La cour rappelle le principe de la limitation de la garantie de l’AGS aux créances et dans les conditions prévues par les articles L.3253-8 et suivants du code du travail. Elle en déduit que la garantie pour les salaires dus pendant la période d’observation est plafonnée à quarante-cinq jours. « la garantie de l’AGS au titre des salaires pour la période postérieure au 9 août 2023 est limitée à un mois et demi » (Motifs). Cette interprétation restrictive protège le fonds de garantie et renvoie le salarié à la procédure collective pour le surplus de sa créance.

Le calcul de la garantie opère une distinction temporelle précise.

La cour procède à un calcul détaillé pour déterminer la part de la créance salariale garantie. Elle isole la période antérieure à l’ouverture de la procédure, intégralement couverte, et la période d’observation, limitée à quarante-cinq jours. Cette méthode de calcul, appliquée également aux congés payés, assure une mise en œuvre exacte des textes et une sécurité juridique pour toutes les parties.

Le préjudice résultant du défaut de paiement est présumé établi.

La cour confirme l’allocation de dommages-intérêts pour préjudice moral et financier. Elle considère que les difficultés financières concrètes du salarié, comme une procédure de surendettement, établissent le lien de causalité avec l’absence de salaire. « Le lien de causalité entre ces difficultés financières et l’absence de paiement des salaires depuis octobre 2022 est établi » (Motifs). Cette approche reconnaît la vulnérabilité particulière du salarié privé de sa rémunération.

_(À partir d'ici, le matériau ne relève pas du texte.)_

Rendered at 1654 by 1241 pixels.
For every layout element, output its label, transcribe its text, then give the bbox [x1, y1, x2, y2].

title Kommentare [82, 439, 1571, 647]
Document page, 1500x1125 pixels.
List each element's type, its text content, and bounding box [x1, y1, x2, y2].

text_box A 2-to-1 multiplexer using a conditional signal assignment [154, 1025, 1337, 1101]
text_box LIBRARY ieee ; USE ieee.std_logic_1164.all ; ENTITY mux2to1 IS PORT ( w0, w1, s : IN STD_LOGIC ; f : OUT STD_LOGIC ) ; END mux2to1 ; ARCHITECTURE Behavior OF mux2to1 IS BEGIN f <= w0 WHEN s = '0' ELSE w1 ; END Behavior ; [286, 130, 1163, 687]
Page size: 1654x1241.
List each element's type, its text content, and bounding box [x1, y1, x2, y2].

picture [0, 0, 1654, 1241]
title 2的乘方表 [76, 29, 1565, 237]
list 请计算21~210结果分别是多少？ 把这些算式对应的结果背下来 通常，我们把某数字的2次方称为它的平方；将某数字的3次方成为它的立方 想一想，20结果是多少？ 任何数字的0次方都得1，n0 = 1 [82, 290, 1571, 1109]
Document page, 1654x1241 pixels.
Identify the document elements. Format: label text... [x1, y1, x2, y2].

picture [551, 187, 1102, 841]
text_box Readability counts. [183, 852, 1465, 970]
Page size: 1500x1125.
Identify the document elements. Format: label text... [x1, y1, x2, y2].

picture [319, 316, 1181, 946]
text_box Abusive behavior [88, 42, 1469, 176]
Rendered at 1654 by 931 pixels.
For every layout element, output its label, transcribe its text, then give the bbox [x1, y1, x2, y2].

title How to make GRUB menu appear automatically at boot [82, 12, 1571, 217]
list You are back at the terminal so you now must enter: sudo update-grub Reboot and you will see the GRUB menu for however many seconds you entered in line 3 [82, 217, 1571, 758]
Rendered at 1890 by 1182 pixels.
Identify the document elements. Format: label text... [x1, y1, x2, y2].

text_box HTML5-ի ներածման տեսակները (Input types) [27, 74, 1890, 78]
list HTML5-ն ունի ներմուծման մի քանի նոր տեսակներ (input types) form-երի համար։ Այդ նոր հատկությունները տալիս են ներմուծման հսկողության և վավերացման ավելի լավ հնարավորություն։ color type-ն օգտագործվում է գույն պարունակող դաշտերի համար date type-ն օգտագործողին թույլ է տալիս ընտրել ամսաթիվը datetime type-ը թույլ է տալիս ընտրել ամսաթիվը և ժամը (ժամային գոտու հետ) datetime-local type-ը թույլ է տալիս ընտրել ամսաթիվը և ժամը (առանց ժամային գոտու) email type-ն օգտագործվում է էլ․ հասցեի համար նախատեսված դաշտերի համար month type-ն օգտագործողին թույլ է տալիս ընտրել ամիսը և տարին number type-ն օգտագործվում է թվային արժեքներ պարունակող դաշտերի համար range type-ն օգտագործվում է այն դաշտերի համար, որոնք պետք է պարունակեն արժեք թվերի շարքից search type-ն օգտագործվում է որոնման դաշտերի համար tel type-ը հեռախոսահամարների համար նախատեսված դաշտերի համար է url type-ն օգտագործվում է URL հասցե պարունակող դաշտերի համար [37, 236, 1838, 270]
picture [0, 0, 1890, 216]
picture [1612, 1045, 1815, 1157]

L’inaction du salarié n’exonère pas l’employeur de sa responsabilité.

La cour écarte l’argument de l’AGS selon lequel le salarié, en n’agissant pas plus tôt, aurait contribué à son préjudice. Elle estime que cela ne constitue pas un motif exonératoire de la responsabilité contractuelle de l’employeur. Cette solution affirme le caractère autonome de l’obligation de payer le salaire et de ses conséquences en cas de manquement.

Les intérêts légaux sont arrêtés par l’ouverture de la procédure collective.

La cour infirme le jugement sur ce point en appliquant les articles L.622-28 et L.641-3 du code de commerce. Elle rappelle que le jugement d’ouverture d’une procédure collective arrête le cours des intérêts. Cette règle d’ordre public vise à préserver l’actif de la déconfiture au profit de l’ensemble des créanciers.

La remise des documents de fin de contrat ne nécessite pas d’astreinte.

La cour, tout en ordonnant la délivrance des bulletins de salaire et du certificat de travail, estime qu’une astreinte n’est pas justifiée. Elle considère que l’obligation légale du mandataire liquidateur suffit à garantir l’exécution. Cette décision tempère la sanction pour privilégier l’exécution spontanée de l’obligation.

Cet arrêt illustre la protection accordée au salarié en cas de défaillance de l’employeur, notamment dans un contexte de procédure collective. Il rappelle avec force les règles de preuve sur le paiement du salaire et sanctionne sévèrement le travail dissimulé. Toutefois, il limite strictement la garantie de l’AGS au cadre légal, renvoyant le salarié vers la masse des créanciers pour le solde. La reconnaissance d’un préjudice moral et financier autonome constitue également un point notable, offrant une réparation au-delà du simple rappel de salaire.